Most of the processing preceded fine, however I noticed that openMP was not being disabled. This was most evident when the deblender was using several hundred percent cpu. Occasionally a processing job would seed to get stuck (not get past the deblending stage, yet still using 100% cpu) even when left for 24 hours. I attached to the process using gdb and found that some numpy routine was making some openblas calls. These calls would get into a state where libopenblas ,which is compiled into numpy, was issuing calls to sleep a tread, which would then turn over control to the kernel.
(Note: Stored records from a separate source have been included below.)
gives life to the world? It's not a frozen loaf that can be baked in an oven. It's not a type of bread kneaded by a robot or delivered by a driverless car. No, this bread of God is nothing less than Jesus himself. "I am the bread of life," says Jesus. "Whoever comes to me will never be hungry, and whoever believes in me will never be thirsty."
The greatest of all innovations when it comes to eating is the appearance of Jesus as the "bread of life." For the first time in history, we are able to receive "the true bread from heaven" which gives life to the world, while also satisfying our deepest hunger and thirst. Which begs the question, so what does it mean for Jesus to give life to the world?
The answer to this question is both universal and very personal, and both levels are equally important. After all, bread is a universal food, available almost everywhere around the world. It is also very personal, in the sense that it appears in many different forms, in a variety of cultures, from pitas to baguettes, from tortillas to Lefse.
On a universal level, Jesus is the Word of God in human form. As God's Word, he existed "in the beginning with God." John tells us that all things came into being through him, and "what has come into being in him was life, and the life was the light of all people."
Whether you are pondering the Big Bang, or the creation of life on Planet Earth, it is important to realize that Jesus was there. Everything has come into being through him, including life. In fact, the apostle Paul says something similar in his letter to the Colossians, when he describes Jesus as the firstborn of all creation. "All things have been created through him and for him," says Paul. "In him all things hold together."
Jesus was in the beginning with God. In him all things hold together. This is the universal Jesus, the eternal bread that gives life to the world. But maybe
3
The kernel would complete the sleep and immediately turn control back to openblas, which would then issue a thread sleep call. This kept the cpu using 100% cpu, but no work ever got done, and the loop could not exit.
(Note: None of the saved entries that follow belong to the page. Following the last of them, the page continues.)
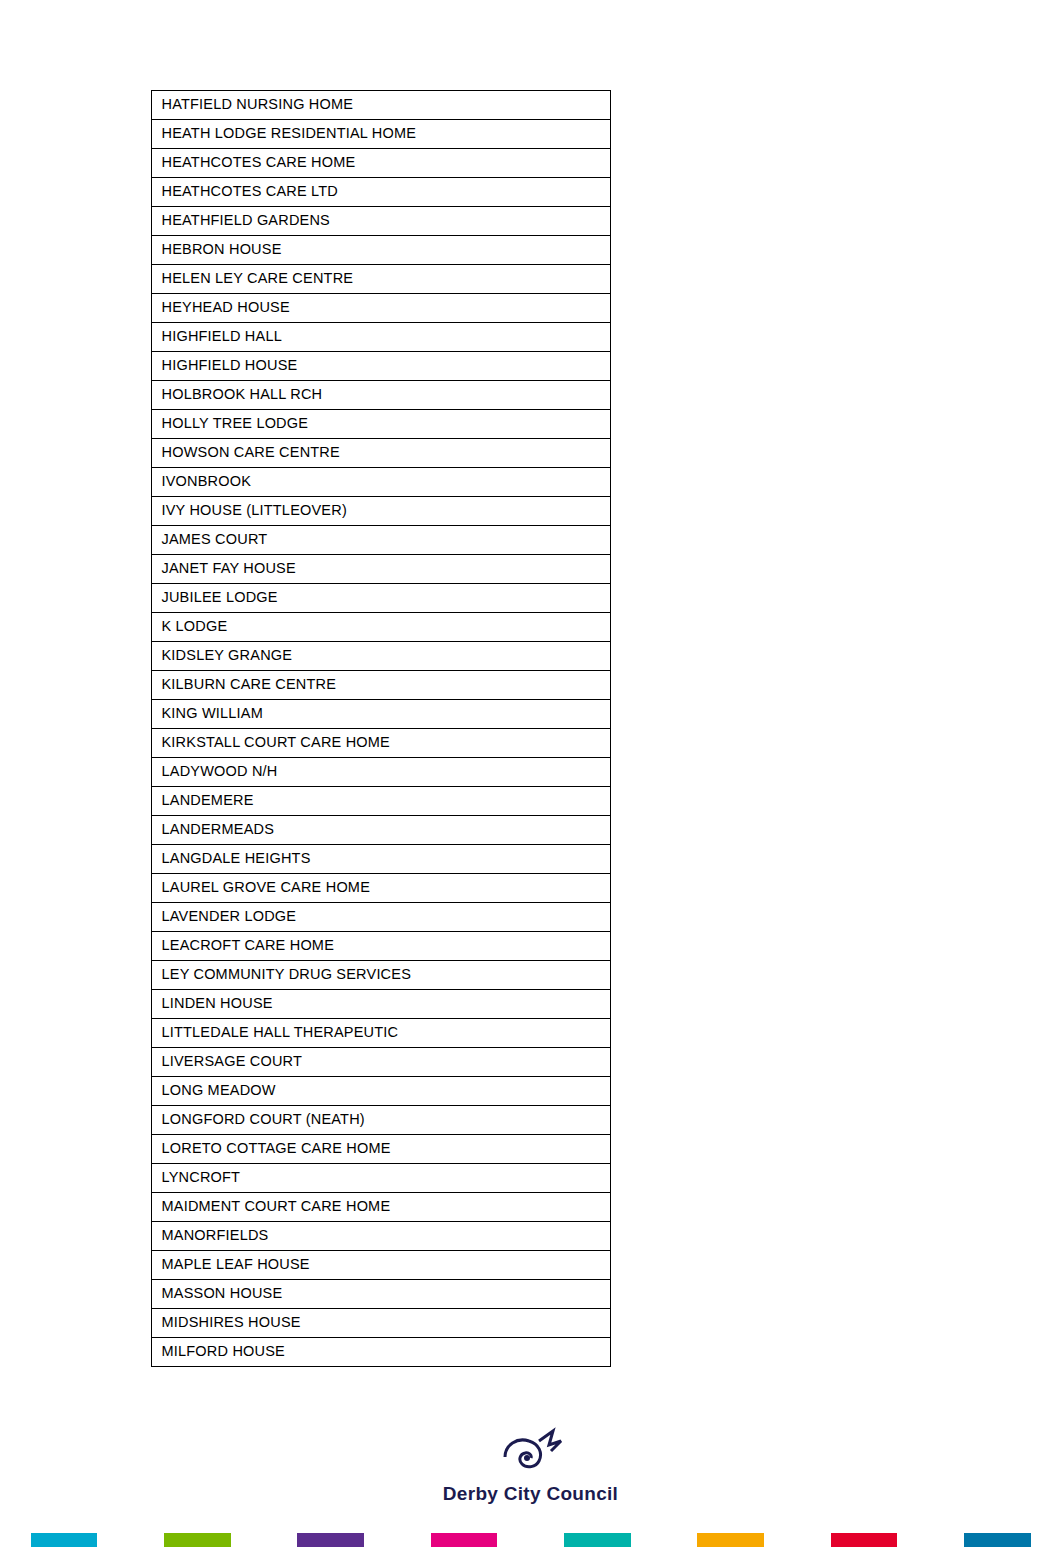| HATFIELD NURSING HOME |
| HEATH LODGE RESIDENTIAL HOME |
| HEATHCOTES CARE HOME |
| HEATHCOTES CARE LTD |
| HEATHFIELD GARDENS |
| HEBRON HOUSE |
| HELEN LEY CARE CENTRE |
| HEYHEAD HOUSE |
| HIGHFIELD HALL |
| HIGHFIELD HOUSE |
| HOLBROOK HALL RCH |
| HOLLY TREE LODGE |
| HOWSON CARE CENTRE |
| IVONBROOK |
| IVY HOUSE (LITTLEOVER) |
| JAMES COURT |
| JANET FAY HOUSE |
| JUBILEE LODGE |
| K LODGE |
| KIDSLEY GRANGE |
| KILBURN CARE CENTRE |
| KING WILLIAM |
| KIRKSTALL COURT CARE HOME |
| LADYWOOD N/H |
| LANDEMERE |
| LANDERMEADS |
| LANGDALE HEIGHTS |
| LAUREL GROVE CARE HOME |
| LAVENDER LODGE |
| LEACROFT CARE HOME |
| LEY COMMUNITY DRUG SERVICES |
| LINDEN HOUSE |
| LITTLEDALE HALL THERAPEUTIC |
| LIVERSAGE COURT |
| LONG MEADOW |
| LONGFORD COURT (NEATH) |
| LORETO COTTAGE CARE HOME |
| LYNCROFT |
| MAIDMENT COURT CARE HOME |
| MANORFIELDS |
| MAPLE LEAF HOUSE |
| MASSON HOUSE |
| MIDSHIRES HOUSE |
| MILFORD HOUSE |
Derby City Council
Killing the process and restarting could get the processing past the particular patch/tract that was getting stuck, but sometimes a different tract/patch would get stuck. It was not deterministic but happened several times when processing all the patches in a tract.
Some relevant lines from the traceback when the program was in the sleep loop are below:
#0 0x00007fa6496d0e47 in sched_yield ()
|
at ../sysdeps/unix/syscall-template.S:81
|
#1 0x00007fa63ddbf365 in exec_blas_async_wait ()
|
from /software/lsstsw/stack/Linux64/miniconda2/3.19.0.lsst4/bin/../lib/libopenblas.so
|
#2 0x00007fa63ddbfa02 in exec_blas ()
|
from /software/lsstsw/stack/Linux64/miniconda2/3.19.0.lsst4/bin/../lib/libopenblas.so
|
#3 0x00007fa63ddbfd9d in blas_level1_thread ()
|
from /software/lsstsw/stack/Linux64/miniconda2/3.19.0.lsst4/bin/../lib/libopenblas.so
|
An obvious workaround for this is to simply disable multiple threads even when running only in a single process. This seems like it might be the right thing to do anyway, since we might expect contention between multiple users running pipeline jobs, or a single user running multiple pipeline jobs, even if each of those jobs is only a single process. Paul Price, this seems like something you probably know & care about.